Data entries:
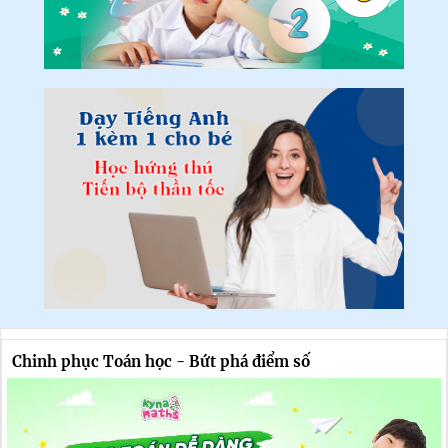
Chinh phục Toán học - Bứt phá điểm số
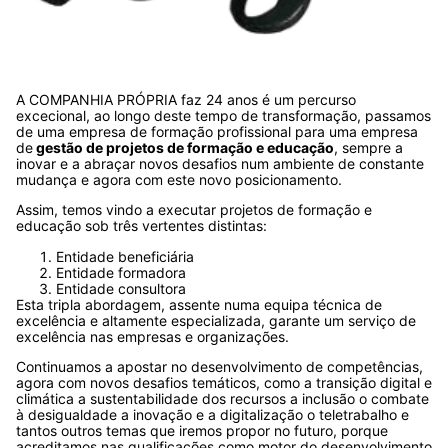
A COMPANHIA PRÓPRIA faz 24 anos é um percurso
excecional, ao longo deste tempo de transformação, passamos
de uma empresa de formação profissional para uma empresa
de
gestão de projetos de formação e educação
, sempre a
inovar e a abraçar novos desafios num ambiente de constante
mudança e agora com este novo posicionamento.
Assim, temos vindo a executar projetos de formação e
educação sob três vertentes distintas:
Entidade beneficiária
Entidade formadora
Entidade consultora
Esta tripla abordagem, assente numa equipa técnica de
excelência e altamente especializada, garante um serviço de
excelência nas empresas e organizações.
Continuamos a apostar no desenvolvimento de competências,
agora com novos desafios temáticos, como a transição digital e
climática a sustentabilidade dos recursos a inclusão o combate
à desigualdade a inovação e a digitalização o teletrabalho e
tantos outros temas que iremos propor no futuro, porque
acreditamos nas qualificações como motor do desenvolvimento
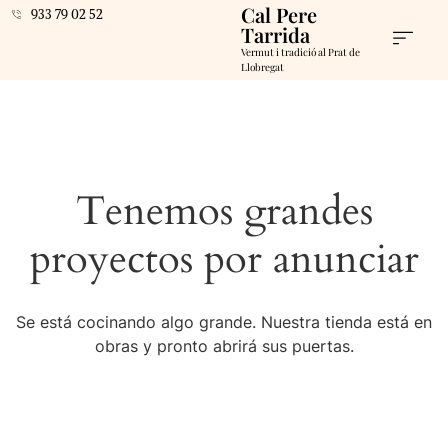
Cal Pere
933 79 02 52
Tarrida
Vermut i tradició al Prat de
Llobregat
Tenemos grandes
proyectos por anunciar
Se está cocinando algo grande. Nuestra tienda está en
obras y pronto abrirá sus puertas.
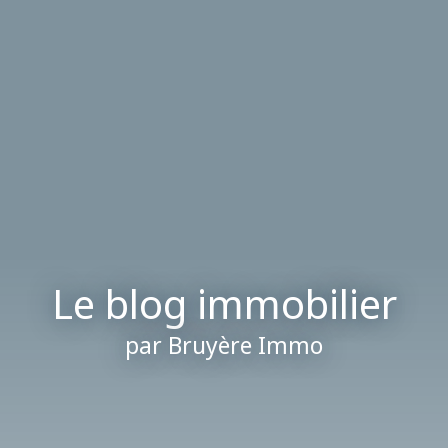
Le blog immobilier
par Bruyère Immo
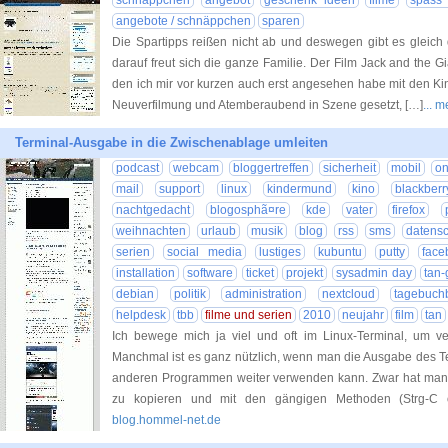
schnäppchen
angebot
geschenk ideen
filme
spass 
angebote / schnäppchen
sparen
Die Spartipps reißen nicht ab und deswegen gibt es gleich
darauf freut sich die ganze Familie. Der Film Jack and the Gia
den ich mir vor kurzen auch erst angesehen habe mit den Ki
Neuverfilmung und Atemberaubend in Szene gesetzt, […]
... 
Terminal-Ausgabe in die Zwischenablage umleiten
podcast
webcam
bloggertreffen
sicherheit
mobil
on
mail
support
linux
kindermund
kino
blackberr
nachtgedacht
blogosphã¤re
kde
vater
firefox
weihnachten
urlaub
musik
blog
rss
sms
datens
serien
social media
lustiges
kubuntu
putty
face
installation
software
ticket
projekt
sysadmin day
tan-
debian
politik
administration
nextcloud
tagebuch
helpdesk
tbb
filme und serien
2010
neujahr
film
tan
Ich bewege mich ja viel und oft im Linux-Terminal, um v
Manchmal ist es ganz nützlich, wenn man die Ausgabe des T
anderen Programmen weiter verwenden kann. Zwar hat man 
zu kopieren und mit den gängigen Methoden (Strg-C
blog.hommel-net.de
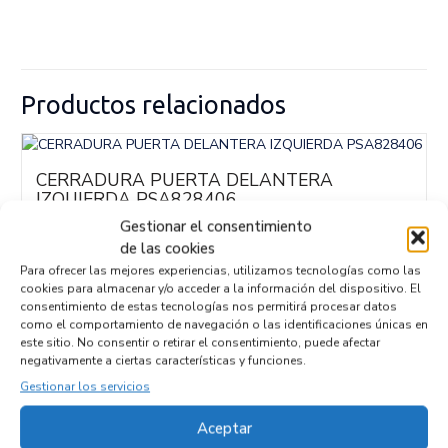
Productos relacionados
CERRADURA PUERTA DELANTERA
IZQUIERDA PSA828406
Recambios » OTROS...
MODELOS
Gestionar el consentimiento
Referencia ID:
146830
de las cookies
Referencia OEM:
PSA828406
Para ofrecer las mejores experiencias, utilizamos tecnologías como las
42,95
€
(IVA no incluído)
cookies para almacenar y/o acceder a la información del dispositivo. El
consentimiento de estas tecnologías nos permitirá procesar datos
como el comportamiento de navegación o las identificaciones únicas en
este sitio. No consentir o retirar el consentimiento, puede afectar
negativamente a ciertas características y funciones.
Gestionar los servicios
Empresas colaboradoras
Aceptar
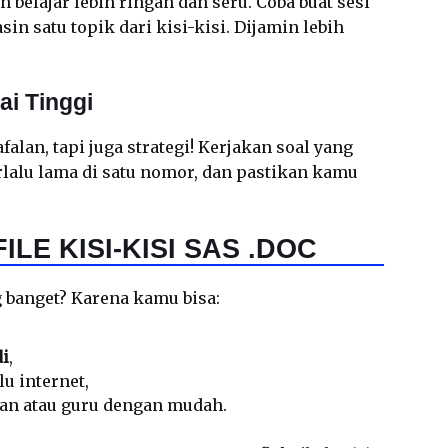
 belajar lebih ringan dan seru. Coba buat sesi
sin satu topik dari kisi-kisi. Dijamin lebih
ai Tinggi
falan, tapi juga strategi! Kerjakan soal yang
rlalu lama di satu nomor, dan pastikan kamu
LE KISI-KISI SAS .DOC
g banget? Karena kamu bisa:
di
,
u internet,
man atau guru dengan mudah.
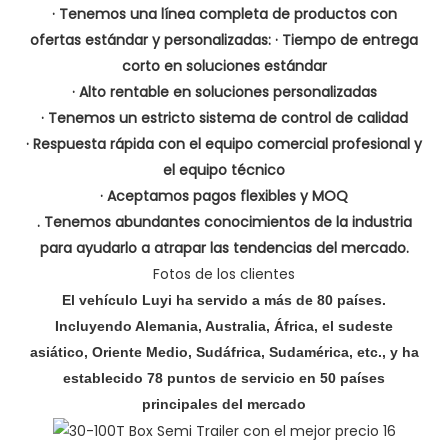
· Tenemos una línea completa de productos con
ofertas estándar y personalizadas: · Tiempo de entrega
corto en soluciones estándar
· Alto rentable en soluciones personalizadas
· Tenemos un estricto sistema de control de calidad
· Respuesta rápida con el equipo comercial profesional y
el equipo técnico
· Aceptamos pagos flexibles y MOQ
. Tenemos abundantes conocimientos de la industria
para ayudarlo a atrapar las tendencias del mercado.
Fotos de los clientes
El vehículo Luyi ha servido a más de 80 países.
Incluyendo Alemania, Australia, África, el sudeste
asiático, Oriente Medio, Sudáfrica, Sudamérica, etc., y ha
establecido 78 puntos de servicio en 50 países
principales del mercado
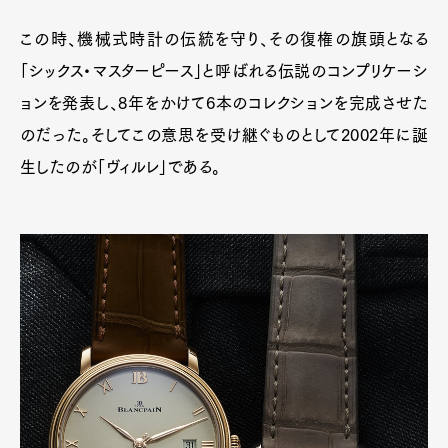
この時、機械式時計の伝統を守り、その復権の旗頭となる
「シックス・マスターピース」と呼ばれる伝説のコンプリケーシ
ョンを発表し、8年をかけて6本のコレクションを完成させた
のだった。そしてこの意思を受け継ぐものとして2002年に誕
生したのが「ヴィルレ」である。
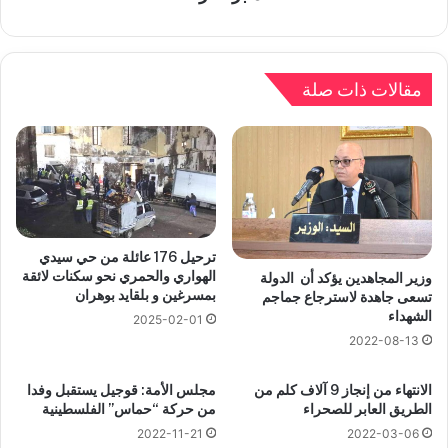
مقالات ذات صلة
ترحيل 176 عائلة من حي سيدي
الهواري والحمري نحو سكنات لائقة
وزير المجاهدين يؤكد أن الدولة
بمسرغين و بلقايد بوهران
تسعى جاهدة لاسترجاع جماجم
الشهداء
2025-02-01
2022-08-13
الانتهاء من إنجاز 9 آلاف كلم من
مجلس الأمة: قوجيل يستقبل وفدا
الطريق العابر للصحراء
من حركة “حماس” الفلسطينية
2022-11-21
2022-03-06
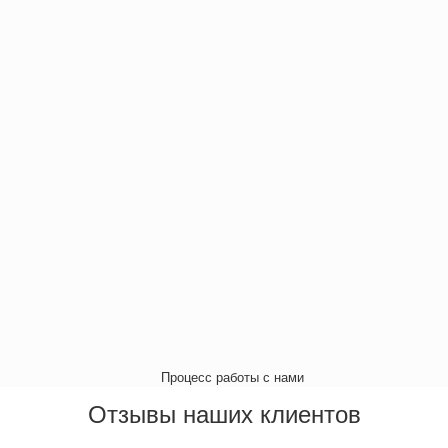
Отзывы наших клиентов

→ **What you have to do**
Write out nothing but the lines from the start of the data through the line with "Ich bewege mich". Leave out the pictures.

→ **Answer**
Chinh phục Toán học - Bứt phá điểm số
A COMPANHIA PRÓPRIA faz 24 anos é um percurso
excecional, ao longo deste tempo de transformação, passamos
de uma empresa de formação profissional para uma empresa
de
gestão de projetos de formação e educação
, sempre a
inovar e a abraçar novos desafios num ambiente de constante
mudança e agora com este novo posicionamento.
Assim, temos vindo a executar projetos de formação e
educação sob três vertentes distintas:
Entidade beneficiária
Entidade formadora
Entidade consultora
Esta tripla abordagem, assente numa equipa técnica de
excelência e altamente especializada, garante um serviço de
excelência nas empresas e organizações.
Continuamos a apostar no desenvolvimento de competências,
agora com novos desafios temáticos, como a transição digital e
climática a sustentabilidade dos recursos a inclusão o combate
à desigualdade a inovação e a digitalização o teletrabalho e
tantos outros temas que iremos propor no futuro, porque
acreditamos nas qualificações como motor do desenvolvimento
Cal Pere
933 79 02 52
Tarrida
Vermut i tradició al Prat de
Llobregat
Tenemos grandes
proyectos por anunciar
Se está cocinando algo grande. Nuestra tienda está en
obras y pronto abrirá sus puertas.
Le blog immobilier
par Bruyère Immo
schnäppchen
angebot
geschenk ideen
filme
spass 
angebote / schnäppchen
sparen
Die Spartipps reißen nicht ab und deswegen gibt es gleich
darauf freut sich die ganze Familie. Der Film Jack and the Gia
den ich mir vor kurzen auch erst angesehen habe mit den Ki
Neuverfilmung und Atemberaubend in Szene gesetzt, […]
... 
Terminal-Ausgabe in die Zwischenablage umleiten
podcast
webcam
bloggertreffen
sicherheit
mobil
on
mail
support
linux
kindermund
kino
blackberr
nachtgedacht
blogosphã¤re
kde
vater
firefox
weihnachten
urlaub
musik
blog
rss
sms
datens
serien
social media
lustiges
kubuntu
putty
face
installation
software
ticket
projekt
sysadmin day
tan-
debian
politik
administration
nextcloud
tagebuch
helpdesk
tbb
filme und serien
2010
neujahr
film
tan
Ich bewege mich ja viel und oft im Linux-Terminal, um v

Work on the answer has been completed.